» **Tasks to carry out**
A) Do the following statements agree with the mouse collective-behavior article? Answer yes or no for each, quoting the words from the article that decide it. (i) The mice in the study formed a mixed-sex group. (ii) Two of the habitat's four chambers held food. (iii) The mice were tracked over a total of 10 days.
B) According to the mouse collective-behavior article, how were the positions of the mice recorded?
C) Extend the mouse collective-behavior article past its final paragraph.

A Collective-Behavior Model for Mice

Physics 16, s180
A new model reproduces both the dynamical and steady-state behavior of a group of living organisms, a first for such systems.
X. Chen/ENS

From flocking birds to nesting mice, groups of animals display diverse forms of coordinated motion. Over the past few decades, scientists have developed many models capable of reproducing aspects of this collective behavior, which emerges from dynamical interactions among the creatures. But none of these models could replicate both the static and dynamical properties of the systems they described, says Xiaowen Chen of the École Normale Supérieure in France. Chen and her colleagues have now developed a model that can [1].

The team developed an inference model, which is a model that uses data analysis to infer the statistical parameters of a system. The data came from the movements of a single-sex group of 15 mice within a mouse-burrow-like habitat. The habitat contained four chambers—two filled with food—and experienced a 24-hour day-night cycle for a total of 10 days. Radio-frequency chips implanted in the mice transmitted the positions of the mice at fixed spatial landmarks.

» **Dataset entries**
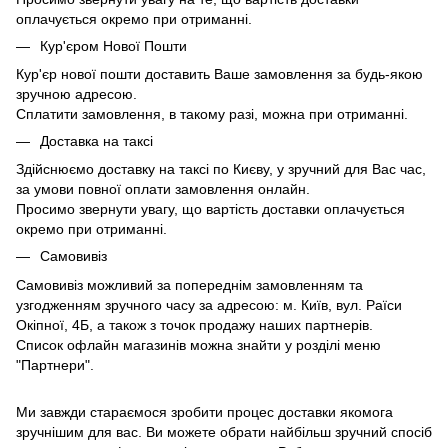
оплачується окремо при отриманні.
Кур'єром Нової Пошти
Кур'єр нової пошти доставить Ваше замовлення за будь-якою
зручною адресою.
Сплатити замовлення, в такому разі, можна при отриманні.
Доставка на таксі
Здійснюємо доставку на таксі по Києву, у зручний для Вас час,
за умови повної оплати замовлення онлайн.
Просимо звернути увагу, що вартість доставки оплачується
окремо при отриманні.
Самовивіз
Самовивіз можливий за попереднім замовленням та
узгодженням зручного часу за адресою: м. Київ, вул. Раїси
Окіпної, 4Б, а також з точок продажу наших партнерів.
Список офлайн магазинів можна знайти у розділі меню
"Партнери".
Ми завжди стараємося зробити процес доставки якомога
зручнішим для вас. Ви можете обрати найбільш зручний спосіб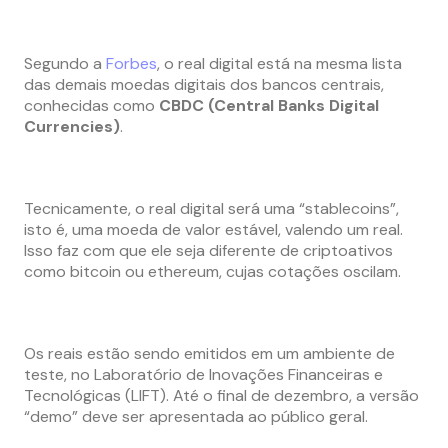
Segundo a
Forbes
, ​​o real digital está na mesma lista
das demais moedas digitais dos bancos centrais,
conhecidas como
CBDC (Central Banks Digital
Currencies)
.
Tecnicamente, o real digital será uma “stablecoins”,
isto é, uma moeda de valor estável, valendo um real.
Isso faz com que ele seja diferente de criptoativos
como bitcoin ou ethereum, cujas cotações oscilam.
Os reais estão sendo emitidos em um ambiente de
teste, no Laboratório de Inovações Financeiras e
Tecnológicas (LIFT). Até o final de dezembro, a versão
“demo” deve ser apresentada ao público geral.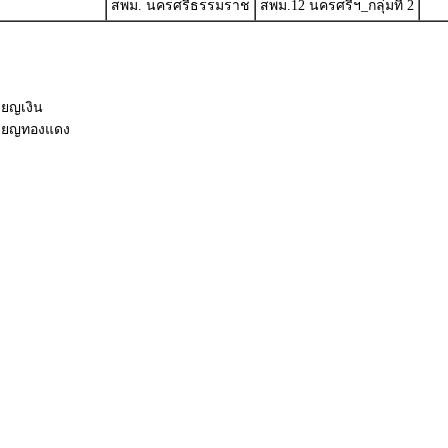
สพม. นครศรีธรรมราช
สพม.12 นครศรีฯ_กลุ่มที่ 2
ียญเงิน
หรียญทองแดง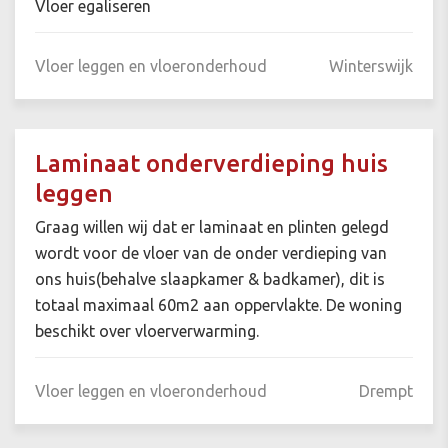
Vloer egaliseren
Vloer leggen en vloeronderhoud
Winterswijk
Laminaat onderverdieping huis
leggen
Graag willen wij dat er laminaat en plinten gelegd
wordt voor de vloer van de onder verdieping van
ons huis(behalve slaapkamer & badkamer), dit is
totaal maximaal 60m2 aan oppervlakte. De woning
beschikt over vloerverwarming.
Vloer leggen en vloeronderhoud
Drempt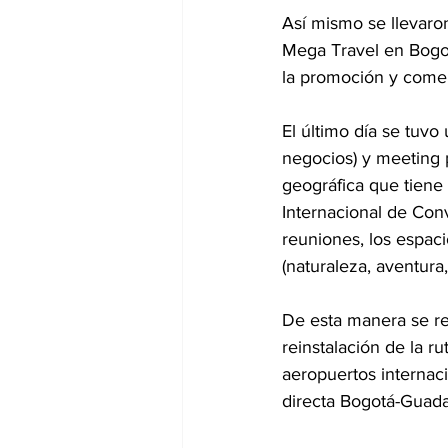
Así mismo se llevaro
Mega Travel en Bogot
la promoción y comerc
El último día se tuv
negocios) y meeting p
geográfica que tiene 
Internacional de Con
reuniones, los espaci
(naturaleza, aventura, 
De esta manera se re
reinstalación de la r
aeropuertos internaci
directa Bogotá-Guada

» **Numbered responses**
A)
(i) No: "a single-sex group of 15 mice"
(ii) Yes: "four chambers—two filled with food"
(iii) Yes: "for a total of 10 days"

B) Radio-frequency chips implanted in the mice transmitted their positions at fixed spatial landmarks.

C)
From this information, the model inferred the static distributions of the system, such as how many mice were in a box at a given time. It then learned the dynamical features of the system, such as the distribution of the lengths of time during which the mice were motionless. This second step, which the team achieved by enforcing a commonly used assumption in statistical mechanics called the fluctuation–dissipation relation, is where previous models fell short. Chen says that her team’s method of relating the static and dynamical features of a large interacting system is not only good for describing the collective motion of animals, but could be applied in many more settings, such as biological tissues and networks of neurons.

–Katherine Wright

Katherine Wright is the Deputy Editor of Physics Magazine.


  1. X. Chen et al., “Generalized Glauber dynamics for inference in biology,” Phys. Rev. X 13, 041053 (2023).